Gather every line of the material that contains the word "avec".

== Entries shown

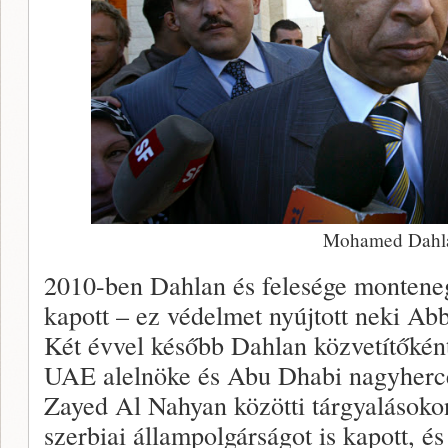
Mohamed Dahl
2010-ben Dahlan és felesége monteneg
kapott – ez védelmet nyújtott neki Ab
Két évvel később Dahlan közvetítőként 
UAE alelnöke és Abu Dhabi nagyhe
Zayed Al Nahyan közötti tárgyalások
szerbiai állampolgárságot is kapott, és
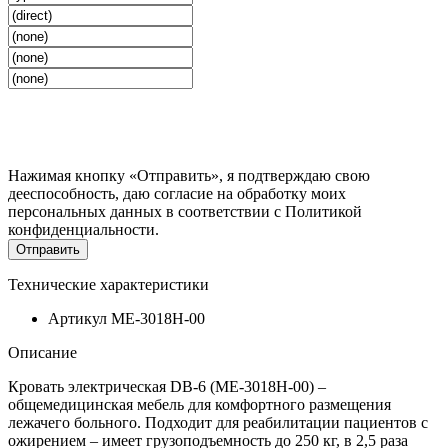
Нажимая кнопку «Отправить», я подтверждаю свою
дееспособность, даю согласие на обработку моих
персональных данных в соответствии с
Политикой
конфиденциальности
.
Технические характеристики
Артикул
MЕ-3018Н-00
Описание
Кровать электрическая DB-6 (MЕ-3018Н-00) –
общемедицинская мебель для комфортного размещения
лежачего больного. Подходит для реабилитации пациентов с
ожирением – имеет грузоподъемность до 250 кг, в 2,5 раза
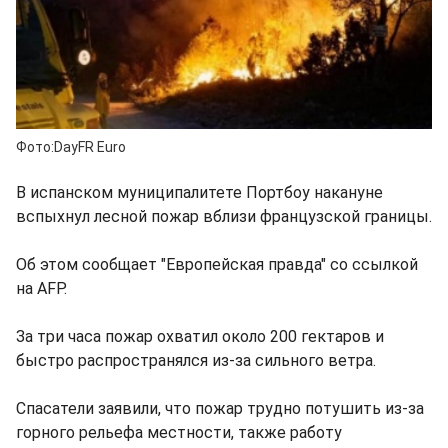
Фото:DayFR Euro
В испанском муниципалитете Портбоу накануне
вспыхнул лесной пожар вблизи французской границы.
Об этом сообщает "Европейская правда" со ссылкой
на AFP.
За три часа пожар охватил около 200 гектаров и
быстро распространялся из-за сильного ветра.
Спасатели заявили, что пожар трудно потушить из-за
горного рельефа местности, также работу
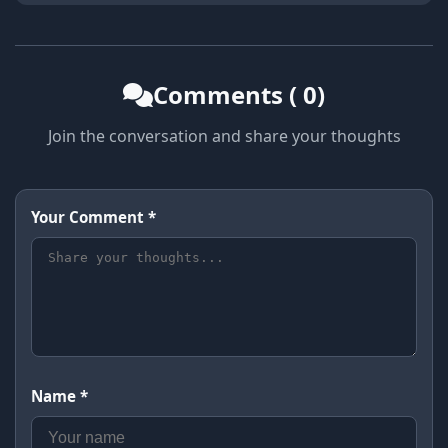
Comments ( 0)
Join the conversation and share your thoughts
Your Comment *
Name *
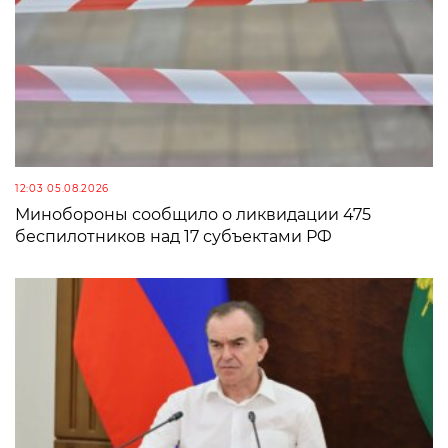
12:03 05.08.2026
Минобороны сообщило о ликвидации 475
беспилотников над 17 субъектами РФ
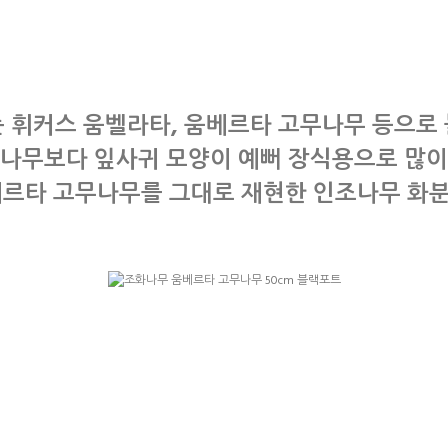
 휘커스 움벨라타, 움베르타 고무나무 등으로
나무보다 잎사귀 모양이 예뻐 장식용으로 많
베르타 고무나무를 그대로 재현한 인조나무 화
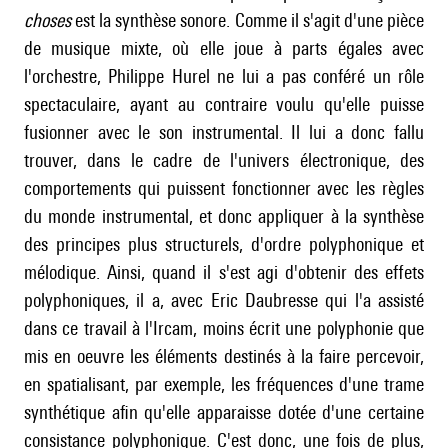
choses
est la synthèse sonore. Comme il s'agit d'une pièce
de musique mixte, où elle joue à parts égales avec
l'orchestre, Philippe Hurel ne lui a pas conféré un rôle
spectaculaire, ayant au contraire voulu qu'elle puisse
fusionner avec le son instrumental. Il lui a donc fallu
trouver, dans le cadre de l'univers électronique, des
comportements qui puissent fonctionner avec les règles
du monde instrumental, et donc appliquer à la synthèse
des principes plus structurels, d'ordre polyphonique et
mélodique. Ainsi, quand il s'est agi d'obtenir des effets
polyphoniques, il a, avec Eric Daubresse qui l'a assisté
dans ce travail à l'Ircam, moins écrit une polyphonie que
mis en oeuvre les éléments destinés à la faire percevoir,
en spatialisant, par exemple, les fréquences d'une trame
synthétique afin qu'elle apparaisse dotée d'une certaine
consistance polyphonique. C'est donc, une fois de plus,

====

> [The answer]
de musique mixte, où elle joue à parts égales avec
fusionner avec le son instrumental. Il lui a donc fallu
comportements qui puissent fonctionner avec les règles
polyphoniques, il a, avec Eric Daubresse qui l'a assisté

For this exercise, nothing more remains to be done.